Martial se recula vivement, saisit le gros bâton noueux qu’il avait en entrant déposé sur le buffet, et se mit sur la défensive.
– Nicolas, pas de couteau ! – répéta la veuve.
– Laissez-le donc faire ! – cria Calebasse en s’armant de la hachette du ravageur.
Nicolas, brandissant toujours son formidable couteau, épiait le moment de se jeter sur son frère.
– Je te dis – s’écria-t-il – que toi et ta canaille de Louve je vous crèverai tous les deux, et je commence… À moi, ma mère !… à moi, Calebasse !… refroidissons-le, il y a trop longtemps qu’il dure !
Et, croyant le moment favorable à son attaque, le brigand s’élança sur son frère le couteau levé.
Martial, bâtonniste expert, fit une brusque retraite de corps, leva son bâton, qui, rapide comme la foudre, décrivit en sifflant un huit de chiffre et retomba si pesamment sur l’avant-bras droit de Nicolas, que celui-ci, frappé d’un engourdissement subit, douloureux, laissa échapper son couteau.
– Brigand… tu m’as cassé le bras ! – s’écria-t-il en saisissant de sa main gauche son bras droit qui pendait inerte à son côté.
– Non, j’ai senti mon bâton rebondir… – répondit Martial en envoyant d’un coup de pied le couteau sous le buffet.
Puis, profitant de la souffrance qu’éprouvait Nicolas, il le prit au collet, le poussa rudement en arrière jusqu’à la porte du petit caveau dont nous avons parlé, l’ouvrit d’une main, de l’autre y jeta et y enferma son frère, encore tout étourdi de cette brusque attaque.
Revenant ensuite aux deux femmes, il saisit Calebasse par les épaules et, malgré sa résistance, ses cris et un coup de hachette qui le blessa légèrement à la main, il l’enferma dans la salle basse du cabaret qui communiquait à la cuisine.
Alors, s’adressant à la veuve encore stupéfaite de cette manœuvre aussi habile qu’inattendue, Martial lui dit froidement :
– Maintenant, ma mère… à nous deux…
– Eh bien ! oui… à nous deux… – s’écria la veuve – et sa figure impassible s’anima, son teint blafard se colora, un feu sombre illumina sa prunelle jusqu’alors éteinte ; la colère, la haine donnèrent à ses traits un caractère terrible ; – oui… à nous deux !… – reprit-elle d’une voix menaçante – j’attendais ce moment, tu vas savoir à la fin ce que j’ai sur le cœur.

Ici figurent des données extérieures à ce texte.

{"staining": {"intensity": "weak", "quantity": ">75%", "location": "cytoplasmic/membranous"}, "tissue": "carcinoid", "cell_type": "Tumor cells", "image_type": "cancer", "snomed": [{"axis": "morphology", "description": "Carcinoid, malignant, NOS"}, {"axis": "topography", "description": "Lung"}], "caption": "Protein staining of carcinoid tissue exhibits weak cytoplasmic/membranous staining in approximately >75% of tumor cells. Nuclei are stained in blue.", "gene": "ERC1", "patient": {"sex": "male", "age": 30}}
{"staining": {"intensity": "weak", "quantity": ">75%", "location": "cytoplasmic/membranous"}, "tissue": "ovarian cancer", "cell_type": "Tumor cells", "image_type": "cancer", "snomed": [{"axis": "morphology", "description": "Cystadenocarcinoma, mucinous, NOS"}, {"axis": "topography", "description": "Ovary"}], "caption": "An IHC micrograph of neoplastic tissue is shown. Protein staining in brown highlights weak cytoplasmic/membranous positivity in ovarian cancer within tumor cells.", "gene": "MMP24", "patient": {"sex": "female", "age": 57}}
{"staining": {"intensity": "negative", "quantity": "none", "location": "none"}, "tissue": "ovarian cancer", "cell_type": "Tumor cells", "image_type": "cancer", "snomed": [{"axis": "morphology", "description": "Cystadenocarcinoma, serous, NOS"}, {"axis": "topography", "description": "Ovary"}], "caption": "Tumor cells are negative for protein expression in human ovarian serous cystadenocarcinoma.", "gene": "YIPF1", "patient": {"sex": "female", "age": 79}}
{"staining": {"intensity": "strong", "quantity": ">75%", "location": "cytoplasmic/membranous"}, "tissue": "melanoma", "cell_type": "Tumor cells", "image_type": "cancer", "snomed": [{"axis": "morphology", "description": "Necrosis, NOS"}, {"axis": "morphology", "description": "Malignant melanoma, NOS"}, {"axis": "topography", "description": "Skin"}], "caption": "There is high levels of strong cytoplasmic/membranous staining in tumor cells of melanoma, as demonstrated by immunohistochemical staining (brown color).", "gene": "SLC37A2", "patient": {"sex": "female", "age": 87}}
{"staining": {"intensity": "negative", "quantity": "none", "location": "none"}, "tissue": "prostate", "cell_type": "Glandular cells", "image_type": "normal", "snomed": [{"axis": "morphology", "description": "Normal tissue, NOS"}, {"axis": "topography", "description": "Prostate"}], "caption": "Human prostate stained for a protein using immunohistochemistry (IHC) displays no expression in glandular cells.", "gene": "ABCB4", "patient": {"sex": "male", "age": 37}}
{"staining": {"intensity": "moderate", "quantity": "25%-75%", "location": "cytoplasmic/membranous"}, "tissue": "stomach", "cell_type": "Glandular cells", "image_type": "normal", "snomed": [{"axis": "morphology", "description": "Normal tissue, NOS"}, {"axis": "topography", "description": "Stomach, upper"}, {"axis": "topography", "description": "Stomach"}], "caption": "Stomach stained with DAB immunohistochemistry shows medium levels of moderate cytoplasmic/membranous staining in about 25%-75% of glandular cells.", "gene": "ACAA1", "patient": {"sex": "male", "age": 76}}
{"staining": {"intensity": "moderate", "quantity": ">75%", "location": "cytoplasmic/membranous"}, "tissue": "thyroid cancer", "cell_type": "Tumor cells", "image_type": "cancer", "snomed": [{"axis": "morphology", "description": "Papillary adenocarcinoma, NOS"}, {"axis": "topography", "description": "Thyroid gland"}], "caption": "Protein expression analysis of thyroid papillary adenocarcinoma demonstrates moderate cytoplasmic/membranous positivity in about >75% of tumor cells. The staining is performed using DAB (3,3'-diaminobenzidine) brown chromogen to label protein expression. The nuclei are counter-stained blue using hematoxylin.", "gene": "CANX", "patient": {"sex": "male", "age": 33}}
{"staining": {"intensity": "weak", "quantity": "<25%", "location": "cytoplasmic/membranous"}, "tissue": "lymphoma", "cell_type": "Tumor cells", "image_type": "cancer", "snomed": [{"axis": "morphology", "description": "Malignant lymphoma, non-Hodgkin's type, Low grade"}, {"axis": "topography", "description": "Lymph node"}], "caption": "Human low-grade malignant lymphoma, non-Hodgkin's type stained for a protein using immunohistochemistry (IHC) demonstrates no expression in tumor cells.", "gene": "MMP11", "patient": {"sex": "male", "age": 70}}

– Et moi aussi, je vais vous dire ce que j’ai sur le cœur.
– Tu vivrais cent ans, vois-tu, que tu te souviendrais de cette nuit.
– Je m’en souviendrai !… Mon frère et ma sœur ont voulu m’assassiner, vous n’avez rien fait pour les en empêcher. Mais voyons… parlez… qu’avez-vous contre moi ?
– Ce que j’ai ?
– Oui…
– Depuis la mort de ton père… tu iras fait que des lâchetés !
– Moi ?
– Oui, lâche !… Au lieu de rester avec nous pour nous soutenir, tu t’es sauvé à Rambouillet, braconner dans les bois avec ce colporteur de gibier que tu avais connu à Bercy.
– Si j’étais resté ici, maintenant je serais aux galères comme Ambroise, ou près d’y aller comme Nicolas ; je n’ai pas voulu être voleur comme vous autres… de là votre haine.
– Et quel métier fais-tu ? Tu volais du gibier, tu voles du poisson : vol sans danger, vol de lâche !…
Le poisson comme le gibier n’appartient à personne : aujourd’hui chez l’un, demain chez l’autre : il est à qui sait le prendre… Je ne vole pas… Quant à être lâche…
– Tu bats pour de l’argent des hommes plus faibles que toi !
– Parce qu’ils avaient battu plus faibles qu’eux.
– Métier de lâche !… métier de lâche !…
– Il y en a de plus honnêtes, c’est vrai ; ce n’est pas à vous à me le dire !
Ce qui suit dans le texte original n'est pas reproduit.